The armchair creaked as he stood. He walked to the window, parted the curtain a half-inch, and scanned the parking lot. Empty. For now.

“Jasper’s going to meet us at a safehouse in Palmdale,” he said. “We leave in ninety minutes. But Vivian, I need you to understand something. When I left the agency, I closed every door. I burned every bridge. If Reid Covington is connected to someone inside my old network, then the rules of the game have changed.”

“What does that mean for us?”

It meant that this was no longer an extraction. It was an operation. It meant that the system he’d tried to bury was waking up, hungry for purpose, and it was going to demand things from him that the man he’d become didn’t want to give.

But he looked at Finn—his son, who had not cried once, who watched the world with the same tactical wariness Ethan had spent a career perfecting—and the answer was simple.

“It means we stop running,” Ethan said. “We find out who sold us. And we take the fight to them.”

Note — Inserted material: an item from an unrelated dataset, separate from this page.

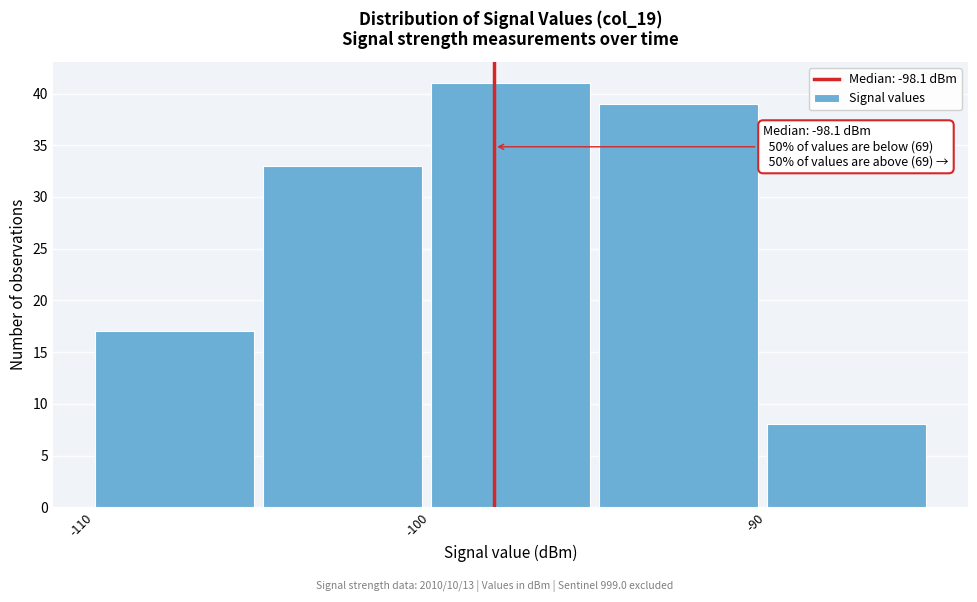

Which range on the x-axis has the tallest bar?

-100 to -95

The knock came at 2:47 AM. Three short raps, a pause, then two more.

Ethan opened the door.

Jasper stood in the motel’s sulfurous parking lot light, a decade older than when Ethan had last seen him—gray at the temples, a fresh scar cutting through his left eyebrow. His eyes scanned the room over Ethan’s shoulder, registered Vivian and Finn, and then returned to his old boss.

“You look like hell,” Jasper said.

“You look like you kept the same cheap cologne.”

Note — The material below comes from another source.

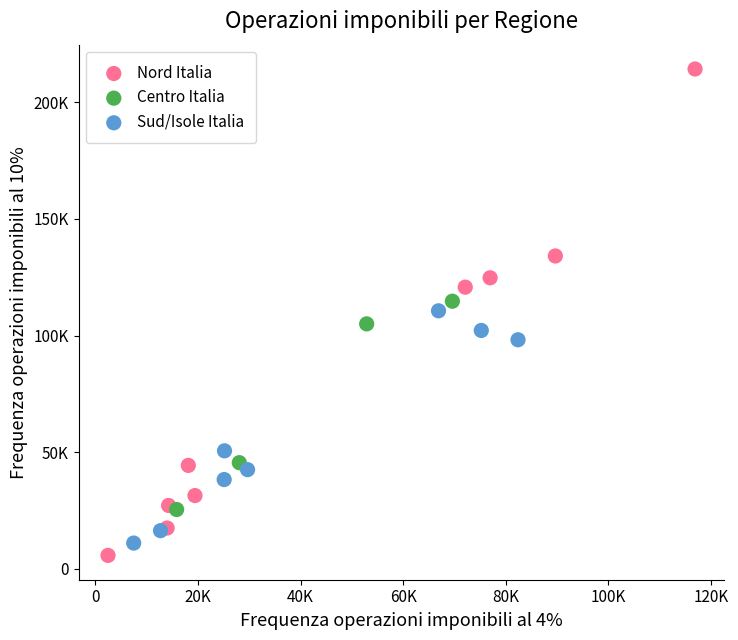

What are all the series names shown in the legend?

Nord Italia, Centro Italia, Sud/Isole Italia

Jasper’s mouth twitched. He stepped inside, locked the door behind him, and set a leather briefcase on the wobbly table by the television. The latches clicked open, revealing a stack of burners, three false IDs, a digital recorder, and a single manila folder.

“The safehouse is in Palmdale,” he said. “Fully stocked. Clean utilities. No digital footprint registered to any living person. You stay there until I tell you otherwise.”

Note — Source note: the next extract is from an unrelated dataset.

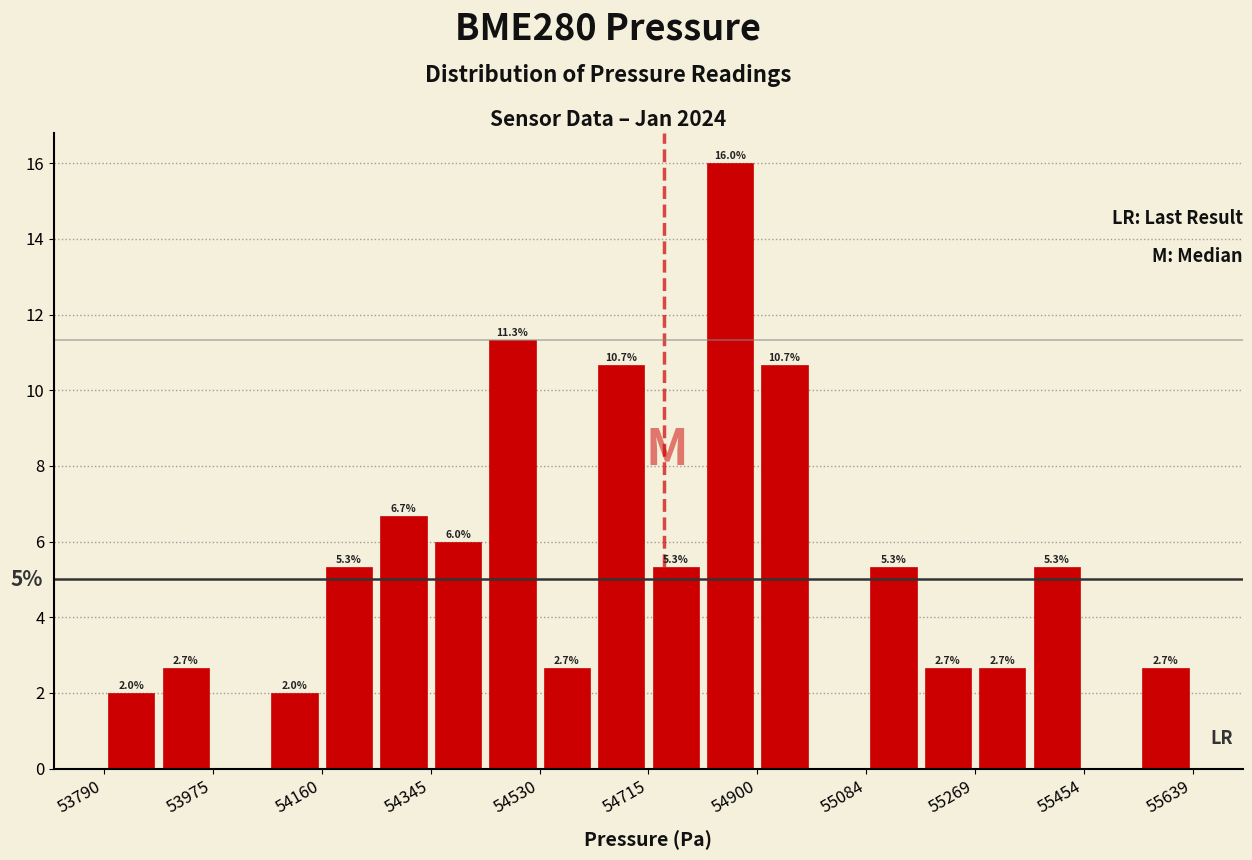

Over which range of the x-axis is the bar tallest?

54800 to 54900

Ethan picked up the folder. Inside was a single photograph—a man in his late fifties, silver-haired, immaculate suit, standing on the steps of the Covington Tower. Flynn Covington’s public face. But paperclipped to the back was a second photograph. Reid. Younger. Caught in a moment of unguarded malice at a charity gala, his smile not quite reaching his eyes.

“The ledger,” Ethan said.

“The Covingtons don’t keep paper. They keep data, encrypted across twelve servers in three jurisdictions. But one of Flynn’s junior analysts got scared last month and made a copy. Partial. Enough to show that there’s a secret debt—a payment trail that leads directly from Covington Holdings to a numbered account controlled by someone in the old agency.”

“Which division?”

Jasper’s pause was a fraction of a second too long. “That part is still missing from the copy.”

Ethan closed the folder. The system pulsed once, a confirmation that the objective had updated. The mole. The boss. The debt.

The fight had begun.

Jasper slid a burner phone across the desk. “The safehouse is in Palmdale. But Ethan… someone inside your own agency leaked your location to the Covingtons. You’ve got a mole.”